Limitations & Future Work

  • Limited Website Coverage: Evaluates only 14 websites. Due to anti-scraping mechanisms, some websites necessitate offline/open-source fallback versions, partially compromising the claim of a live environment.
  • URL-Matching-Based Evaluation: Relying on matching the correct sequence of URLs as the success criterion might ignore cases where the agent successfully reaches the solution via an alternative valid path.
  • Reproducibility Challenges: Because real-world web content changes continuously, evaluation results obtained at different times are difficult to compare stringently.
  • Insufficient Memory Framework Evaluation: Ablation experiments and detailed analysis on the memory augmentation method remain relatively limited, leaving the impacts of different memory lengths largely unexplored.
  • Lack of In-depth Evaluation on Open-source Models: Relies primarily on commercial API models (such as GPT-4V and Gemini), leaving the evaluation of open-source LMMs less comprehensive.
  • Task Distribution Biases: Highly skewed toward shopping and search domains, potentially underrepresenting other vital web interaction scenarios.
  • WebArena / VisualWebArena: Employs locally deployed static websites with a maximum of 2 hops (averaging ~1 hop), whereas MMInA tests on live dynamic websites up to 10 hops.
  • WebVoyager: Also utilizes wild websites but scales up to only 4 hops (average 2.4 hops) and lacks a hop-by-hop evaluation design.
  • Mind2Web: Covers 131 websites but uses static snapshots, text-only inputs, single-hop tasks, and operates with multiple-choice instead of open-ended actions.
  • GAIA / OpenAGI: Serves as general multimodal agent benchmarks, but does not specialize in the web-browsing environment.

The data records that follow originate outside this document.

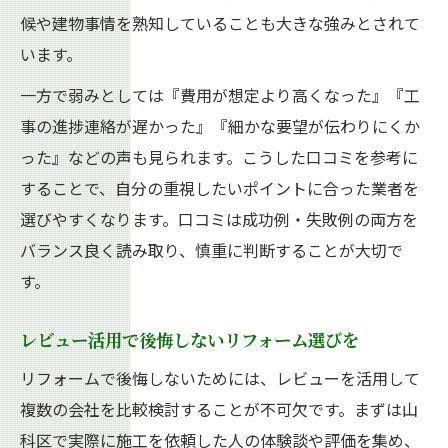
候や建物事情を熟知していることも大きな強みとされて
います。
一方で弱みとしては『費用が想定より高くなった』『工
事の進捗連絡が遅かった』『細かな要望が伝わりにくか
った』などの声も見られます。こうした口コミを参考に
することで、自分の重視したいポイントに合った業者を
選びやすくなります。口コミは成功例・失敗例の両方を
バランス良く読み取り、慎重に判断することが大切で
す。
レビュー活用で後悔しないリフォーム選びを
リフォームで後悔しないためには、レビューを活用して
複数の会社を比較検討することが不可欠です。まずは山
科区で実際に施工を依頼した人の体験談や評価を集め、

  • CogAgent / SeeAct: Specifically trained web agents rather than pure benchmarks, which perform poorly on MMInA (e.g., CogAgent achieves only 3.35% Task SR).

Rating

  • Novelty: ⭐⭐⭐⭐ — First web agent benchmark focusing on the combination of multihop, multimodal, and live dynamic websites.

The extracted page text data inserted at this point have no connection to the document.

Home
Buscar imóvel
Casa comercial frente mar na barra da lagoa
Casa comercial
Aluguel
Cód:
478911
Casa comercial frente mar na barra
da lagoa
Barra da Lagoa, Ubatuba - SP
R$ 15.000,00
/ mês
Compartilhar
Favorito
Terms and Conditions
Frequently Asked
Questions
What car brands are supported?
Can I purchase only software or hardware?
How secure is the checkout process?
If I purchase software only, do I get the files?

  • Experimental Thoroughness: ⭐⭐⭐⭐ — Compares multiple model classes and human baselines, providing profound hop-by-hop analysis, though experiments on memory strategies could be expanded.
  • Writing Quality: ⭐⭐⭐⭐ — Well-structured, fully motivated, and enriched with comprehensive charts.
  • Value: ⭐⭐⭐⭐ — Exposes key roadblocks in multihop web tasks, pointing out future avenues for web agent research.